Render this sentence from the passage on USC games at E3 into Spanish: "This was the game’s second appearance at E3; it exhibited last year at the Indiecade booth."

**Passage given**.
START

Trojans were well represented at this year’s E3, the annual Electronic Entertainment Expo. There’s no event gamers watch more closely: For three days in June, media descends on the Los Angeles Convention Center to cover the announcement of the year’s biggest titles.
For recent graduates of USC Games — one of the top-ranked game design programs in the country, according to The Princeton Review — E3 is a major career opportunity. It gives professional exposure to the projects they developed in school, putting their titles in front of news media, business contacts and other developers. Besides being a venue where participants can make connections, E3 gives designers a chance to receive feedback on their projects.
Below is a selection of USC-affiliated games that were on display.
Keeping your eyes peeled is the key to this multiplayer death match in which you play a ninja that can disappear into each level’s monochromatic background. Chambara, one of the launch titles to come from USC Games Publishing, is due out on commercial consoles (including PS4 and Xbox One) on July 27. In 2015, it took home the “Ones to Watch” award at the British Academy of Film and Television Arts video game awards.
This was the game’s second appearance at E3; it exhibited last year at the Indiecade booth. This year, it was a nominee for the conference’s College Competition.
Project lead Kevin Wong said that E3 was critical for networking. The game’s team was approached by several contacts representing microconsoles — a growing field of low-cost systems from companies like Razer and Google.

END

**Available data**.
START

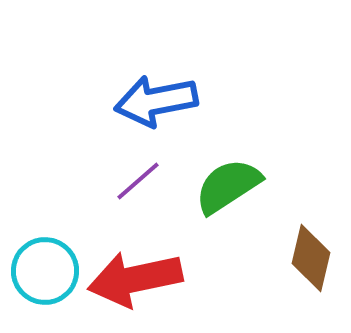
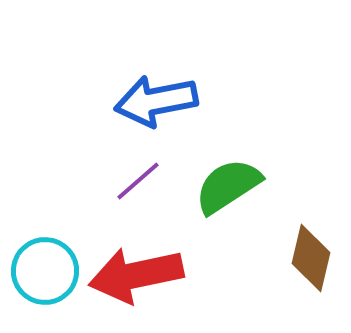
red arrow: moved 1 px right, 4 px up
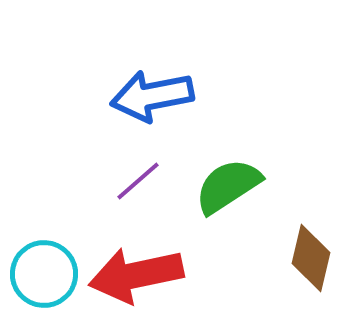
blue arrow: moved 4 px left, 5 px up
cyan circle: moved 1 px left, 3 px down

END

**Full output**.
Esta fue la segunda aparición del juego en la E3; el año pasado se exhibió en el stand de Indiecade.